Nudging my nose, I suddenly wonder if volunteering to go out on her first deployment was a mistake. Venturing out into the desert with someone who wants to kill me certainly isn’t the brightest move. And with an arm like that, Harper might be more dangerous than the drifters.
two
Harper
Storming out of the training center, I don’t even think about where my feet are carrying me. I shouldn’t be wandering around the compound alone, but I’m in such a bitchy mood, I almost want someone to jump me so I can have the pleasure of smashing my fist into their face.
I pass several Recon people on their way to dinner, and my bedraggled appearance captures quite a few stares. I know I must look like hell. My tank top is drenched in sweat, my hair is falling out of its ponytail, and I have crazy eyes from dealing with Eli the arrogant ass all evening.
The fact that he assumes my embarrassment over kissing him is a bigger issue than my first deployment is the worst kind of ego trip.
I’ve spent nearly every waking moment training with Eli over the past two weeks — ever since Jayden decided to send me out to the Fringe early. Hanging out with him has been agonizing ever since that night, but only because I’m mad at myself for messing everything up.
Being called out on my anger feels like a huge slap in the face because he’s right. I can’t afford to focus on our issues.
It isn’t until I’m fuming in the corner of the megalift that I notice the other tier-three workers glowering at me.

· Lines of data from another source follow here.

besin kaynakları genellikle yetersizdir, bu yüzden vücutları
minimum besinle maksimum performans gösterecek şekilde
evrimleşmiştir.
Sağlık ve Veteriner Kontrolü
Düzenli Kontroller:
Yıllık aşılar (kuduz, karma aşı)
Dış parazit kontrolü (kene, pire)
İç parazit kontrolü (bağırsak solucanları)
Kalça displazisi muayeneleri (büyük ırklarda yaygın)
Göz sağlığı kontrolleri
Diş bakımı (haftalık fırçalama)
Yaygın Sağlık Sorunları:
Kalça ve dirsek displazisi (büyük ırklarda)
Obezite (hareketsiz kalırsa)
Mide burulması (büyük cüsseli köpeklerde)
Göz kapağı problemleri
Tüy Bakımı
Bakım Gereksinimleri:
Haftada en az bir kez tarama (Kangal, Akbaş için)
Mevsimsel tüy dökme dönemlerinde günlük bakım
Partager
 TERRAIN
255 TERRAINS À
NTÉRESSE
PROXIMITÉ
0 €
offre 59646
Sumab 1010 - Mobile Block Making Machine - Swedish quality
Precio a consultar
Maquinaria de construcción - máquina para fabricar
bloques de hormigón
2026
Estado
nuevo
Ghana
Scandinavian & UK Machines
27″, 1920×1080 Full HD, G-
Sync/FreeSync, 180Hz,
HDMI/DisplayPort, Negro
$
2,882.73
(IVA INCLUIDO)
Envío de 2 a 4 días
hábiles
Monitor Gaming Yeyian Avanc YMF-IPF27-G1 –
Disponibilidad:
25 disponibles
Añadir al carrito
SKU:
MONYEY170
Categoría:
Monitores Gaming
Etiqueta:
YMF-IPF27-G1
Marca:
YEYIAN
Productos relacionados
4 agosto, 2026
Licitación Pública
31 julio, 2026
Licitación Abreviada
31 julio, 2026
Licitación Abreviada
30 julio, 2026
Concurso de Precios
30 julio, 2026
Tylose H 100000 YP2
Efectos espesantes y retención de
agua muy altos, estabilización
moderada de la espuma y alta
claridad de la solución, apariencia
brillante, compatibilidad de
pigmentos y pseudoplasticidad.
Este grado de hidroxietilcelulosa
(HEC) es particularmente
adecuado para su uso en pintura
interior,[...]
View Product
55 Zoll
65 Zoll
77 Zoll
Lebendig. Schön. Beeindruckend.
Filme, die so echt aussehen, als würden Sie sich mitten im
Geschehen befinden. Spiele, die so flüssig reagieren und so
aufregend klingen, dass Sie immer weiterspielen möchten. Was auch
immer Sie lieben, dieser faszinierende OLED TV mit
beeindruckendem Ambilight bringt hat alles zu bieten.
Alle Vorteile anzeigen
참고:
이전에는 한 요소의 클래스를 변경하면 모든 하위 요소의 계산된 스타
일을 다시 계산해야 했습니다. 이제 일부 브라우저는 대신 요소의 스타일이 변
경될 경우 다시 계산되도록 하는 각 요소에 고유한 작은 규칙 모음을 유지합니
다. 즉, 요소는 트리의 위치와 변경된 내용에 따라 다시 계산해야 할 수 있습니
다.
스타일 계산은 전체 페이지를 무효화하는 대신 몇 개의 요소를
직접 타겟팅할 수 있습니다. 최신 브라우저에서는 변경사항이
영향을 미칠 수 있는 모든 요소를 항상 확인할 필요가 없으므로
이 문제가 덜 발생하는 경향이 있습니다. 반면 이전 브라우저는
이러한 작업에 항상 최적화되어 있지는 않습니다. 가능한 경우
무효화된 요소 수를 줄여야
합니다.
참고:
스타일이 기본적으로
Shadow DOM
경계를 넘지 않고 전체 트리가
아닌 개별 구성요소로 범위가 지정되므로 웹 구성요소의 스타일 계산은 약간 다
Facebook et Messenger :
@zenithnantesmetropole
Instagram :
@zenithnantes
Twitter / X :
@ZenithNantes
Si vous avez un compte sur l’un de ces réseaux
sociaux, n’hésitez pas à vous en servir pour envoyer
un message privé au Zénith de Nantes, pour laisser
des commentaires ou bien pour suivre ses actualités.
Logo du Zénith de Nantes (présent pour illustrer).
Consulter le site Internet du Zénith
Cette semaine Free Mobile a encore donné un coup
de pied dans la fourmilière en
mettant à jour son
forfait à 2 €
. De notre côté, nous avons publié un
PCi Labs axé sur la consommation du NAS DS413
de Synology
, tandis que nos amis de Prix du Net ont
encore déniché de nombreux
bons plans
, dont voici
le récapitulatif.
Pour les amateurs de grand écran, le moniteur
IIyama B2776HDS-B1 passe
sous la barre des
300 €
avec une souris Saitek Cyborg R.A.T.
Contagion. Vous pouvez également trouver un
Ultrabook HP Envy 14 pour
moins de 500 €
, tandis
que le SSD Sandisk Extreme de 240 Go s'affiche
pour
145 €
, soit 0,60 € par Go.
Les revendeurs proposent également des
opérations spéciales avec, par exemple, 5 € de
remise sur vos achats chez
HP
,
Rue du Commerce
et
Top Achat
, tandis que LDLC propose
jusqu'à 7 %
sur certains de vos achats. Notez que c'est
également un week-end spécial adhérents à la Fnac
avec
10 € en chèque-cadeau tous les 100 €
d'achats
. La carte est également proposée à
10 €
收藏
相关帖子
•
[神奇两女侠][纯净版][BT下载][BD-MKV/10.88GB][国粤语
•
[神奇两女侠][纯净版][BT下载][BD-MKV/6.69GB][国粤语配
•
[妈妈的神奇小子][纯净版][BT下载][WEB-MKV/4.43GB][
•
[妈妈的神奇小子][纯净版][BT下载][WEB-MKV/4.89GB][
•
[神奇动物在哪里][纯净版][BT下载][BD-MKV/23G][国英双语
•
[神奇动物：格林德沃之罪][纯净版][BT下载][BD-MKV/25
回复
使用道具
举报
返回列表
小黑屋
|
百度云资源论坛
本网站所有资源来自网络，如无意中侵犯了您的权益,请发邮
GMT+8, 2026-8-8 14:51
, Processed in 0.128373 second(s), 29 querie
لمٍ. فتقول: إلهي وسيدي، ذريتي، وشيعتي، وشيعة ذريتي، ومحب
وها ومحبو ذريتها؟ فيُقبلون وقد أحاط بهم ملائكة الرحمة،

Since the board announced that half a dozen Recon operatives have gone AWOL, tier three has been a pressure cooker of hostility and distrust. Fights have been breaking out left and right among Recon, ExCon, and Waste Management workers, and the tension is palpable in the small space. I set my jaw and force myself to ignore them until the lift dings and everyone spills out toward the smell of food.

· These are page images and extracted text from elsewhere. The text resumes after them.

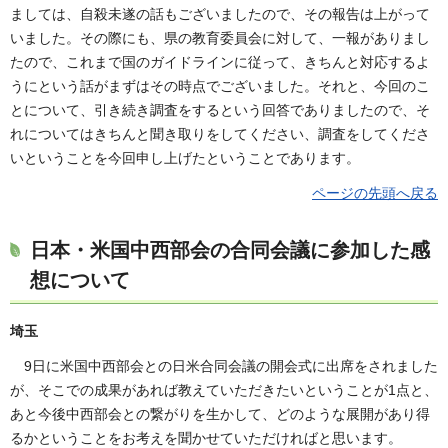
ましては、自殺未遂の話もございましたので、その報告は上がって
いました。その際にも、県の教育委員会に対して、一報がありまし
たので、これまで国のガイドラインに従って、きちんと対応するよ
うにという話がまずはその時点でございました。それと、今回のこ
とについて、引き続き調査をするという回答でありましたので、そ
れについてはきちんと聞き取りをしてください、調査をしてくださ
いということを今回申し上げたということであります。
ページの先頭へ戻る
日本・米国中西部会の合同会議に参加した感
想について
埼玉
9日に米国中西部会との日米合同会議の開会式に出席をされました
が、そこでの成果があれば教えていただきたいということが1点と、
あと今後中西部会との繋がりを生かして、どのような展開があり得
るかということをお考えを聞かせていただければと思います。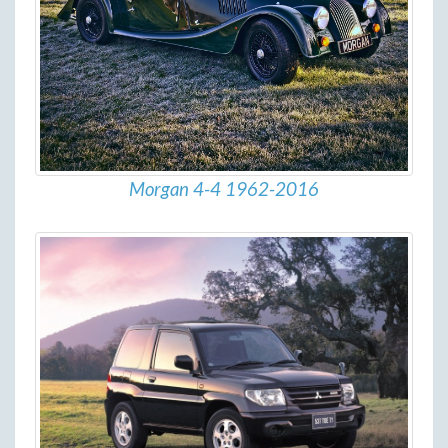
Morgan 4-4 1962-2016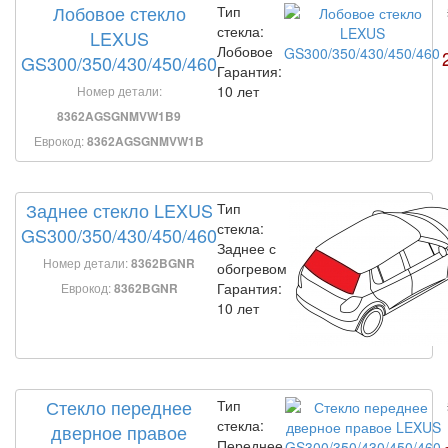
Лобовое стекло
Тип
стекла:
LEXUS
Лобовое
GS300/350/430/450/460
Гарантия:
10 лет
Номер детали:
8362AGSGNMVW1B9
Еврокод:
8362AGSGNMVW1B
Заднее стекло LEXUS
Тип
стекла:
GS300/350/430/450/460
Заднее с
Номер детали:
8362BGNR
обогревом
Гарантия:
Еврокод:
8362BGNR
10 лет
Стекло переднее
Тип
стекла:
дверное правое
Переднее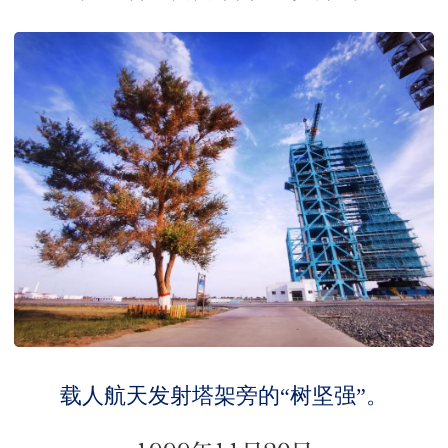
载人航天发射塔架旁的“树坚强”。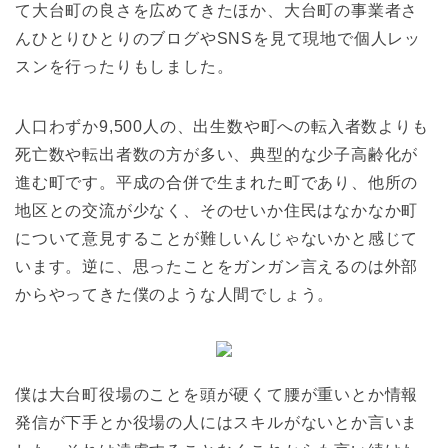
て大台町の良さを広めてきたほか、大台町の事業者さ
んひとりひとりのブログやSNSを見て現地で個人レッ
スンを行ったりもしました。
人口わずか9,500人の、出生数や町への転入者数よりも
死亡数や転出者数の方が多い、典型的な少子高齢化が
進む町です。平成の合併で生まれた町であり、他所の
地区との交流が少なく、そのせいか住民はなかなか町
について意見することが難しいんじゃないかと感じて
います。逆に、思ったことをガンガン言えるのは外部
からやってきた僕のような人間でしょう。
僕は大台町役場のことを頭が硬くて腰が重いとか情報
発信が下手とか役場の人にはスキルがないとか言いま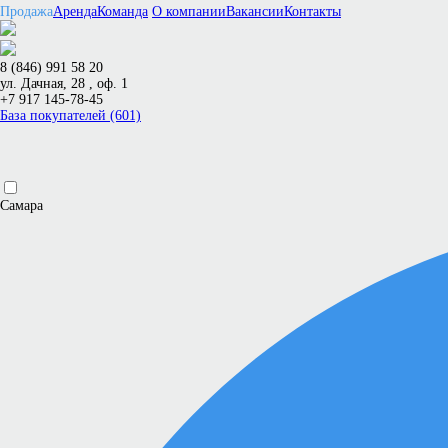
Продажа
Аренда
Команда
О компании
Вакансии
Контакты
8 (846) 991 58 20
ул. Дачная, 28 , оф. 1
+7 917 145-78-45
База покупателей (601)
Самара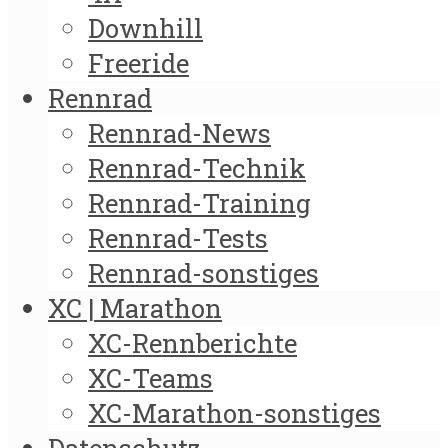
Downhill
Freeride
Rennrad
Rennrad-News
Rennrad-Technik
Rennrad-Training
Rennrad-Tests
Rennrad-sonstiges
XC | Marathon
XC-Rennberichte
XC-Teams
XC-Marathon-sonstiges
Datenschutz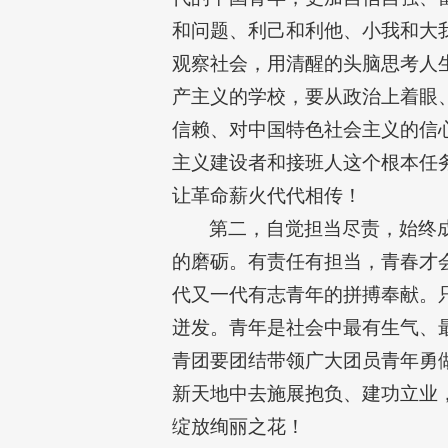
和问题、利己和利他、小我和大
观察社会，用清醒的头脑思考人
产主义的学校，要从政治上着眼
信赖、对中国特色社会主义的信
主义建设者和接班人这个根本任
让革命薪火代代相传！
第二，自觉担当尽责，始终
的磨砺。有责任有担当，青春才
代又一代有志青年的拼搏奉献。
迸发。青年是社会中最有生气、
青团要团结带领广大团员青年勇
新天地中去施展抱负、建功立业
绽放绚丽之花！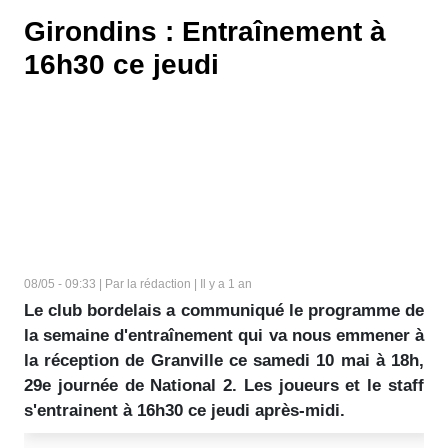
Girondins : Entraînement à
16h30 ce jeudi
08/05 - 09:33 | Par la rédaction | Il y a 1 an
Le club bordelais a communiqué le programme de
la semaine d'entraînement qui va nous emmener à
la réception de Granville ce samedi 10 mai à 18h,
29e journée de National 2. Les joueurs et le staff
s'entrainent à 16h30 ce jeudi après-midi.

When I reach the canteen, the first thing I see is Celdon slumped in the mess line wearing a wrinkled white blazer. At first I feel relief, but then I realize he’s gone on one of his benders and he’s not in his right mind.

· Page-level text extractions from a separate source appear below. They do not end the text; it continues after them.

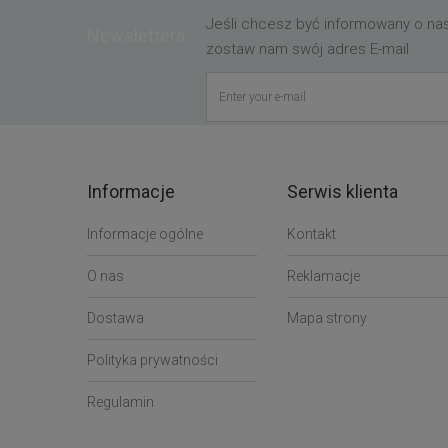
Jeśli chcesz być informowany o n
Newsletters
zostaw nam swój adres E-mail
Informacje
Serwis klienta
Informacje ogólne
Kontakt
O nas
Reklamacje
Dostawa
Mapa strony
Polityka prywatności
Regulamin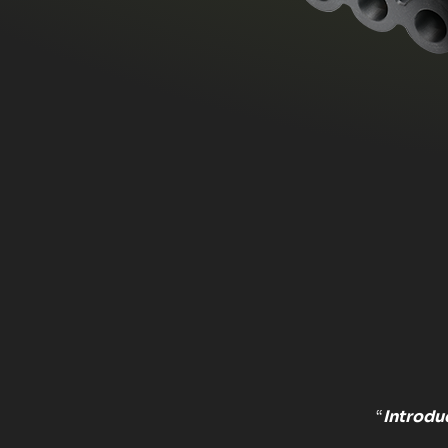
“
Introdu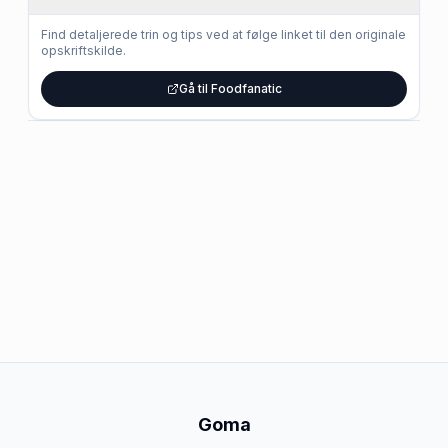
Find detaljerede trin og tips ved at følge linket til den originale
opskriftskilde.
Gå til Foodfanatic
Goma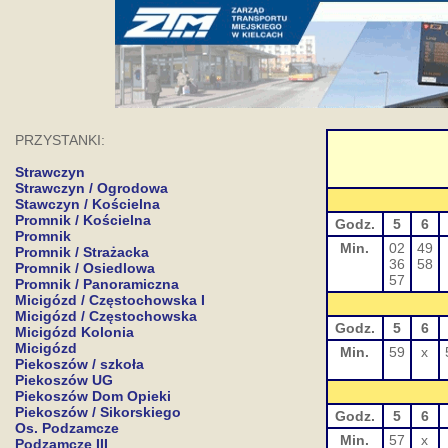
PRZYSTANKI:
Strawczyn
Strawczyn / Ogrodowa
Stawczyn / Kościelna
Promnik / Kościelna
Godz.
5
6
Promnik
Min.
02
49
Promnik / Strażacka
36
58
Promnik / Osiedlowa
57
Promnik / Panoramiczna
Micigózd / Częstochowska I
Micigózd / Częstochowska
Godz.
5
6
Micigózd Kolonia
Micigózd
Min.
59
x
Piekoszów / szkoła
Piekoszów UG
Piekoszów Dom Opieki
Piekoszów / Sikorskiego
Godz.
5
6
Os. Podzamcze
Min.
57
x
Podzamcze III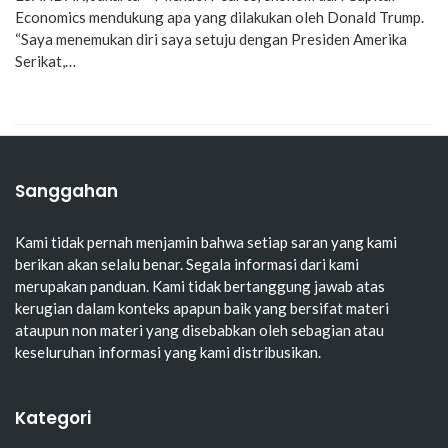
Economics mendukung apa yang dilakukan oleh Donald Trump.
“Saya menemukan diri saya setuju dengan Presiden Amerika
Serikat,…
Sanggahan
Kami tidak pernah menjamin bahwa setiap saran yang kami
berikan akan selalu benar. Segala informasi dari kami
merupakan panduan. Kami tidak bertanggung jawab atas
kerugian dalam konteks apapun baik yang bersifat materi
ataupun non materi yang disebabkan oleh sebagian atau
keseluruhan informasi yang kami distribusikan.
Kategori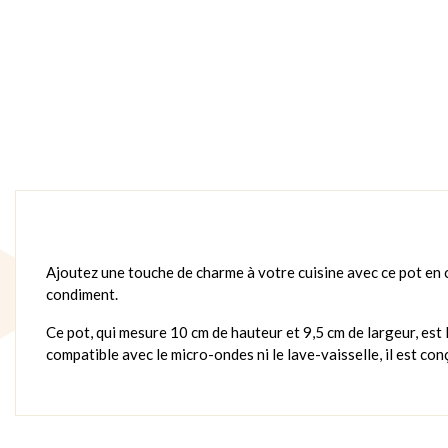
Ajoutez une touche de charme à votre cuisine avec ce pot en c
condiment.
Ce pot, qui mesure 10 cm de hauteur et 9,5 cm de largeur, est 
compatible avec le micro-ondes ni le lave-vaisselle, il est co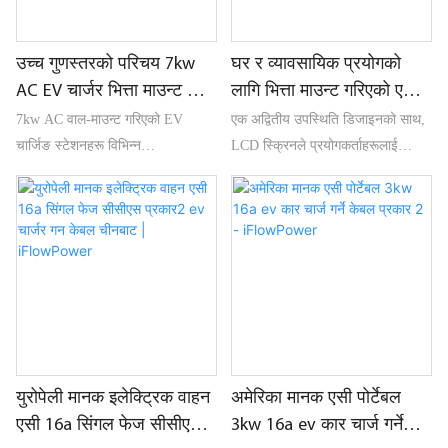
उच्च गुणस्तरको परिचय 7kw
घर र व्यावसायिक प्रयोगको
AC EV चार्जर भित्ता माउन्ट थोक
लागि भित्ता माउन्ट गरिएको एसी
- iFlowpower
चार्जर 7KW-22KW OCPP1.6J
7kw AC वाल-माउन्ट गरिएको EV
एक अद्वितीय उपस्थिति डिजाइनको साथ,
चार्जिङ स्टेशनहरू विभिन्न
LCD स्क्रिनले प्रयोगकर्ताहरूलाई
मापदण्डहरूलाई समर्थन गर्ने धेरै सुरक्षा
चार्जिङ स्थिति राम्रोसँग बुझ्न अनुमति
सुरक्षा प्राकृतिक शीतलन -25℃-55℃
दिन्छ। यसमा
कार्य तापमान
GBT/Type1/Type2/Tesla छ, विभिन्न
मोडेलहरूको आवश्यकताहरू पूरा गर्दै, र
बजारमा अत्यन्त प्रतिस्पर्धी छ।
युरोपेली मानक इलेक्ट्रिक वाहन
अमेरिका मानक एसी पोर्टेबल
एसी 16a सिंगल फेज सीसीएस
3kw 16a ev कार चार्ज गर्ने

He’s yelling at the line cook — a big guy with a beard he used to be friendly with — and making a huge scene.
When I get closer, I see his blond waves are matted with grease and a fai
nt reddish stubble has taken residence on his chin. His eyes are so bloodshot and unfocused that he doesn’t even notice me approaching.
Ever since Constance detained and tortured him, he’s been constantly burned and aggressive with everyone in his path. But I can’t recall ever seeing him this mean-spirited.
“All I’m saying is . . . where the fuck is my sweet potato?”
“I told you. We’re out of sweet potatoes,” says the man behind the counter, clearly trying to control his temper. He won’t lash out at a tier-one worker, but it’s obvious he wants to.
“I don’t believe you!” snaps Celdon.
In one jerky motion, he lunges across the glass partition and grabs the larger man by the front of his blue apron. The people waiting in line are staring, and one Systems worker pushes her child behind her to shield him from Celdon’s craziness.
“Why is everyone messing with me?” he slurs. “Trying to stick it to me? Huh? Is that it?”
“Celdon!” I yell, grabbing a fistful of his blazer and tugging him back.
He twists around on shaky legs, and it takes several seconds for his eyes to focus on me.
“Oh, look who it is,” he huffs, wrenching his blazer out of my grip and trying to smooth the dingy lapel. “Come to babysit me?”
“Is there a problem here?” drawls a familiar voice.
I cringe. Forcing myself to take a deep breath, I turn toward the voice and lock eyes with the most unwelcome person I can imagine.
Paxton Dellwood is standing in front of me with his pelvis thrust forward and feet planted wide to show he’s in charge. He has his perfect blond hair slicked back like a prep school bully, and he’s swinging his electric nightstick from his belt. Ever since Paxton was placed in Control, his arrogance and entitlement have increased tenfold.
To my delight and horror, Celdon scoffs and rolls his bleary eyes. “No, there’s not a problem here, Officer Asswipe.”
“Well, clearly there is. You’re holding up the line and causing a disturbance.”